Tough economic times wreak havoc with the law of unintended consequences.
After noticing what seemed like a significant increase in the number of traffic stops lately in and around the Sarasota area, I decided to do a little research. After all, maybe it’s just me. And even though I haven’t been pulled over myself, it seems like more and more often I’m hearing in random conversations about people getting pulled over.
It turns out that in the midst of a statewide budget crunch, lawmakers in the State of Florida are expecting an extra $32.5 Million in 2009 thanks to increased traffic fines.
So… tourism is down. The housing market is in the toilet. Business is suffering. Here’s a thought: let’s extract it from the taxpayers without calling it a tax.
So… State and local governments do what they’re incentivized to do: adjust their levels of roadside fundraising.
Is there a conspiracy to do this? Probably not. But who needs a conspiracy? There’s a wide-open fundraising channel that appears to be underutilized. Every municipality and county that is getting squeezed will naturally gravitate towards it.
So this brings up a fundamental question:
Is speeding a public safety issue or isn’t it?
After all, if all of us decided tomorrow that it really represented such a fantastic risk to our well-being and we decided to stop speeding, public safety officials would be thrilled, right?
Wrong. Your driving behavior helps make up for budget shortfalls.
As with all other “sin” taxes, what we forget is that we, the people, have put ourselves in the speeding business. We are now, as a society, financially dependent–at least partially–on something that is supposed to be a danger to us all.
But of course we don’t really believe it’s dangerous. Sure… the testosterone-crazed teenage male with a freshly-minted driver’s license flying through a school zone at 100 mph is dangerous. And naturally, they take his license and lock him up.
But the soccer Mom who’s not paying attention to her speedometer as she races from one place to another… is she really a public safety hazard? Probably not.
But she’s a great target for a fundraising effort… one that makes her feel stupid and ashamed. One that carries a gun. One that distracts law enforcement officers from fighting crime and turns them into monkey grinders.
And, as unintended consequences do, this one multiplies. Now we have multiple law enforcement officers gathering in one place to pull over the drivers who don’t move over while their colleagues are performing their sideshow.

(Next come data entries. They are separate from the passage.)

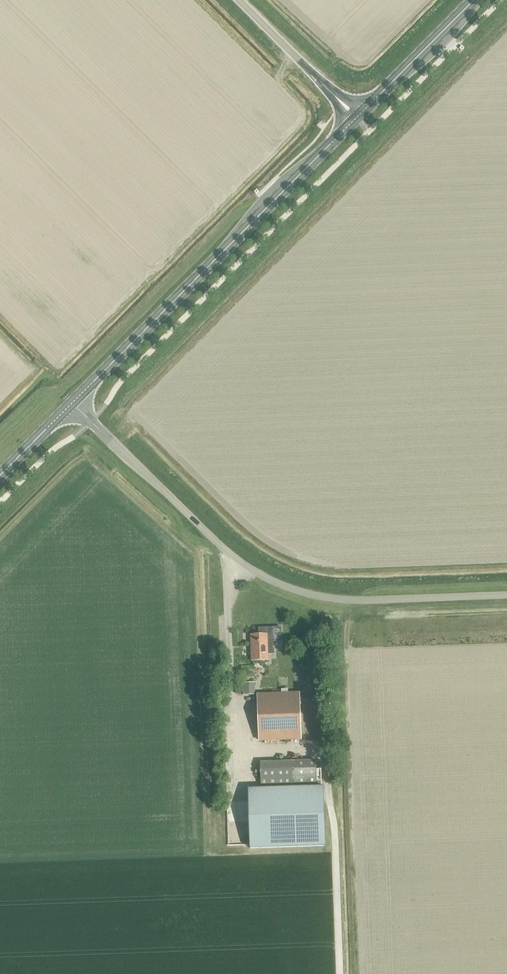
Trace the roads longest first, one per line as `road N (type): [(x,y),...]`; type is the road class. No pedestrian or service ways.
road 1 (residential): [(506,593),(306,594),(252,566),(128,461),(79,404)]
road 2 (secondary): [(79,404),(354,121)]
road 3 (track): [(340,973),(326,775),(310,747)]
road 4 (secondary): [(354,121),(473,0)]

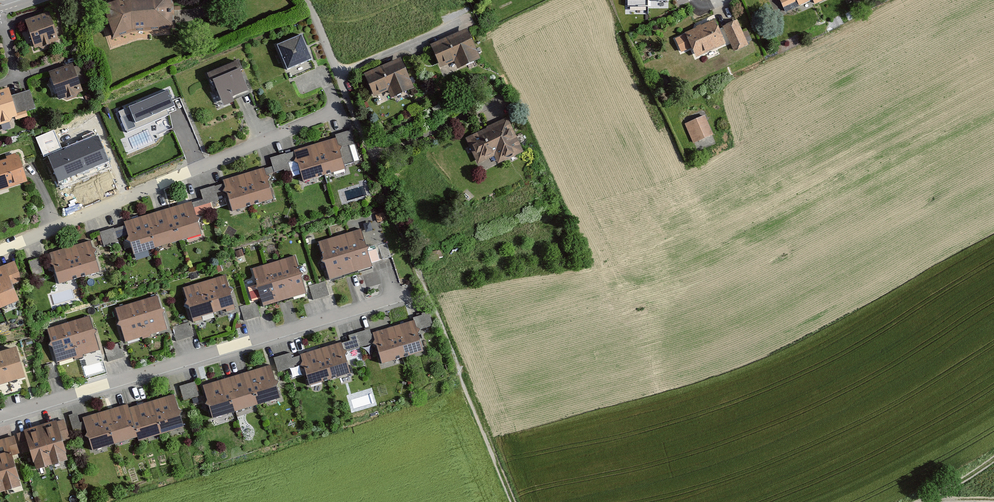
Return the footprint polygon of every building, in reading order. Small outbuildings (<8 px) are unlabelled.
[(107,3),(116,37),(137,29),(177,27),(176,0),(118,0),(107,3)] [(650,4),(671,4),(671,0),(626,0),(626,10),(651,9),(650,4)] [(54,13),(28,20),(36,47),(61,40),(54,13)] [(720,14),(685,29),(697,55),(734,39),(738,50),(751,44),(740,20),(725,26),(720,14)] [(473,28),(434,43),(443,66),(462,58),(465,67),(486,59),(473,28)] [(307,35),(281,46),(290,70),(317,59),(307,35)] [(405,56),(365,73),(375,97),(394,89),(397,97),(414,90),(413,86),(417,84),(405,56)] [(240,61),(210,74),(222,102),(252,89),(240,61)] [(73,65),(47,73),(57,104),(83,95),(73,65)] [(0,89),(0,124),(31,115),(30,110),(21,112),(16,93),(14,85),(0,89)] [(30,89),(16,93),(21,112),(30,110),(36,108),(30,89)] [(377,103),(390,98),(388,92),(375,97),(377,103)] [(169,94),(118,112),(127,136),(149,128),(153,138),(174,130),(169,116),(176,113),(169,94)] [(708,114),(685,123),(694,144),(717,135),(708,114)] [(511,116),(466,136),(478,163),(498,155),(501,162),(526,151),(511,116)] [(97,136),(49,155),(60,181),(108,161),(97,136)] [(338,137),(297,148),(306,180),(347,169),(338,137)] [(0,161),(0,190),(29,181),(21,155),(0,161)] [(267,167),(226,180),(235,210),(276,198),(267,167)] [(193,199),(125,220),(135,254),(204,233),(193,199)] [(103,243),(127,240),(125,226),(101,230),(103,243)] [(365,231),(323,242),(333,279),(375,268),(365,231)] [(92,241),(50,253),(59,283),(101,270),(92,241)] [(299,256),(255,268),(266,306),(309,294),(299,256)] [(40,258),(31,260),(33,274),(43,273),(40,258)] [(14,263),(0,269),(0,306),(17,299),(11,284),(21,280),(14,263)] [(227,275),(186,288),(196,322),(237,310),(227,275)] [(326,279),(310,284),(314,299),(331,294),(326,279)] [(160,296),(118,308),(128,341),(170,329),(160,296)] [(92,315),(52,327),(64,364),(104,351),(92,315)] [(417,320),(377,332),(387,364),(427,351),(417,320)] [(174,324),(178,339),(194,335),(191,321),(174,324)] [(371,330),(347,333),(349,349),(374,346),(371,330)] [(343,342),(303,354),(312,386),(352,374),(343,342)] [(0,353),(0,385),(29,376),(21,347),(0,353)] [(55,362),(45,364),(48,378),(57,376),(55,362)] [(273,363),(204,384),(215,420),(284,400),(273,363)] [(180,384),(184,400),(199,396),(195,380),(180,384)] [(177,395),(131,409),(140,436),(141,442),(187,427),(177,395)] [(130,405),(86,418),(95,449),(140,436),(131,409),(130,405)] [(82,412),(71,413),(73,430),(83,429),(82,412)] [(61,419),(26,429),(39,470),(74,460),(61,419)] [(0,439),(0,493),(23,487),(14,454),(20,452),(15,435),(0,439)]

And of course, this fundraising activity is dangerous… not because the State has decided that speeding drivers are a scourge that must be stopped, but because the State has chosen to keep its law enforcement officers in harm’s way to extract additional money from the drivers.
You might call me a cynic.
But I remember owning a 1974 Chevrolet Caprice Classic. It was already an “antique” (as automobiles go) when I bought it, mind you. But that car had something unique that the 1973 model did not have: a catalytic converter. Why? Because someone, somewhere decided that automobiles were creating too much pollution. So the Federal government mandated these devices to reduce pollution. Simple solution to a problem that was harmful to society. Require the automakers to put a device on the cars to reduce the problem.
When was the governor invented?
I rest my case.
So… if the State of Florida (and the local counties and municipalities) want to tax drivers whose speeds creep up, fine. But let’s call it what it is: a road tax. Let’s kill this whole “public safety” charade. What a joke.
It’ll probably make the officers who really are concerned about your safety on the roads feel a lot better about their jobs. After all, the people they report to are certainly incentivized to keep you driving “dangerously.”